COMP came with 1.1%. But, it ran out of time when, as expected, SPX, DJIA, RUT, etc. all bounced off their SMA200s. It had another chance on Apr 2, but that opportunity was scuttled by Jim Bullard and Larry Kudlow’s dovish comments. This time, it missed by 0.8%.
Our thesis all along has been: (a) the broader indices wouldn’t advance until COMP had a chance to tag its SMA200; and (b) said dip would wait until the SMA200 reached recent lows. The SM200 is now up to 6836.19, about 3.25% below yesterday’s close.
With April out of the way, it seems the coast is finally clear for a backtest. The only complication is that a 3.25% drop would put SPX way down at 2562 — a good 50 points below its SMA200. So, either things are about to get pretty crazy in the broader indices or we’ll have to wait a little longer for a milder dip.

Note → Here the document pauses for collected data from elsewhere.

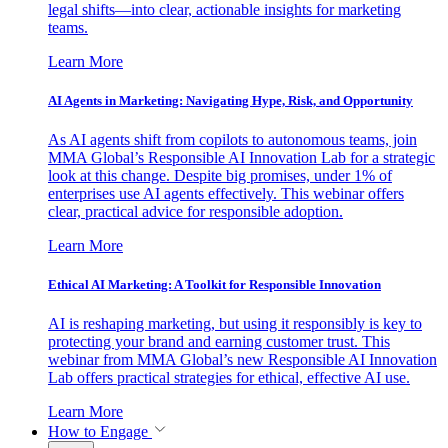
legal shifts—into clear, actionable insights for marketing
teams.
Learn More
AI Agents in Marketing: Navigating Hype, Risk, and Opportunity
As AI agents shift from copilots to autonomous teams, join
MMA Global’s Responsible AI Innovation Lab for a strategic
look at this change. Despite big promises, under 1% of
enterprises use AI agents effectively. This webinar offers
clear, practical advice for responsible adoption.
Learn More
Ethical AI Marketing: A Toolkit for Responsible Innovation
AI is reshaping marketing, but using it responsibly is key to
protecting your brand and earning customer trust. This
webinar from MMA Global’s new Responsible AI Innovation
Lab offers practical strategies for ethical, effective AI use.
Learn More
How to Engage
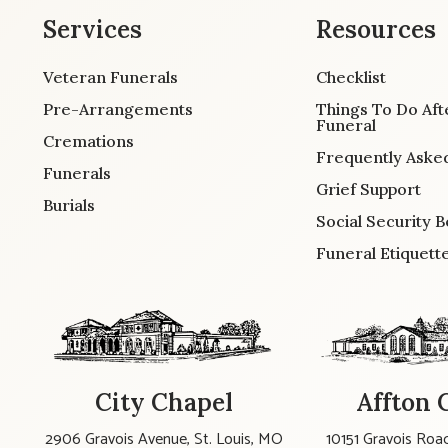
Services
Resources
Veteran Funerals
Checklist
Pre-Arrangements
Things To Do Aft
Funeral
Cremations
Frequently Aske
Funerals
Grief Support
Burials
Social Security B
Funeral Etiquett
City Chapel
Affton 
2906 Gravois Avenue, St. Louis, MO
10151 Gravois Road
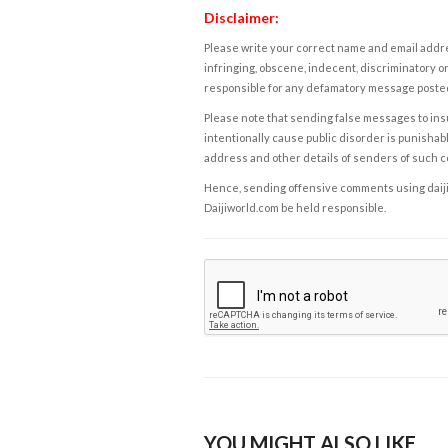
Disclaimer:
Please write your correct name and email addres
infringing, obscene, indecent, discriminatory or
responsible for any defamatory message posted 
Please note that sending false messages to insu
intentionally cause public disorder is punishable
address and other details of senders of such 
Hence, sending offensive comments using daijiwor
Daijiworld.com be held responsible.
YOU MIGHT ALSO LIKE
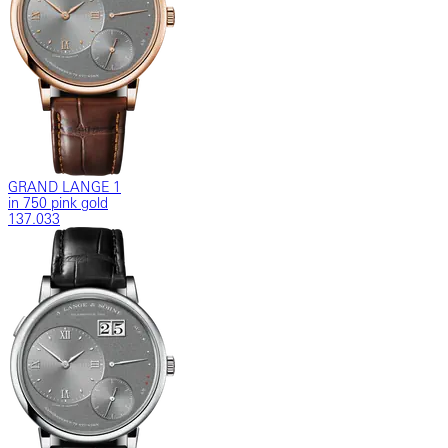
GRAND LANGE 1
in 750 pink gold
137.033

There is a third alternative. With AAPL due to report after the bell, we could get a divergence between the two that allows a backtest that doesn’t clobber SPX quite so badly. That would take some pretty fancy footwork. But, there’s a logic to it, given that several of COMP’s leaders are trading below their SMA200s.
Of course, the other event the market is worrying about is the outcome of the FOMC’s meeting. They say Jay Powell is in the hawkish camp these days. I guess we’ll find out.I’m sticking with our bearish outlook for now.